A movement may be emerging on college campuses. Though it may seem like the well-publicized string of protests slowed at the turn of the spring semester, a new survey of college freshman indicates that these students are more interested in political engagement and activism than they have been in years.
The annual American Freshman Survey, conducted by the Higher Education Research Institute at UCLA, polled 141,189 full-time students at nearly 200 colleges.

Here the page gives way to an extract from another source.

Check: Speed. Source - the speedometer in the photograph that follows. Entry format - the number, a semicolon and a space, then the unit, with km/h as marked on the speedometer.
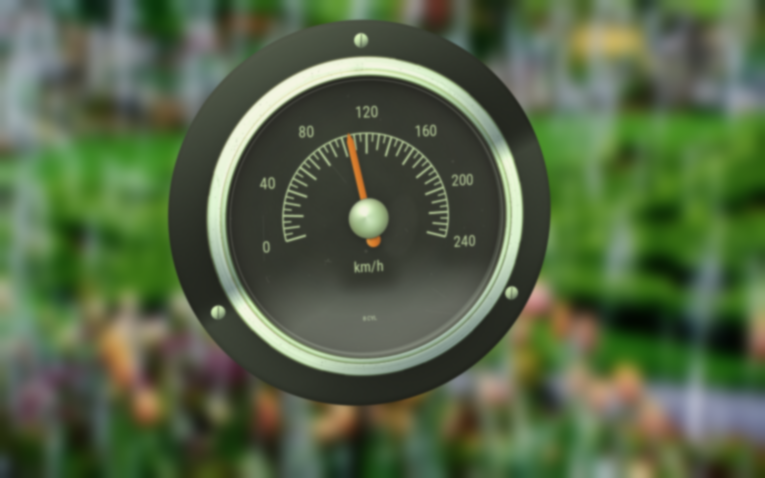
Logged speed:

Students across the country have been protesting racial injustice in their communities and responding to national conversations after high-profile shootings in places like Ferguson, New York City, and Baltimore, as well as highlighting problems such as campus sexual assault and college affordability. “Perhaps connected to the increased activism among college and high school students over the past year, first-time, full-time college students in 2015 report substantially greater likelihoods of participating in student protests and demonstrations while in college compared to their peers who entered last year,” the study says.
The percent of students who said they had a “very good chance” of participating in protests increased 2.9 percentage points—from 5.6 to nearly 9 percent—since last year’s survey, making this class the most ambitious about campus demonstrations in the survey’s 50-year history. “Many of these students, if not nearly all of them, were seniors in high school last spring when demonstrations against hostile campus climates and sexual assault were occurring,” Kevin Eagan, director of the Cooperative Institutional Research Program at the University of California at Los Angeles, told Inside Higher Ed.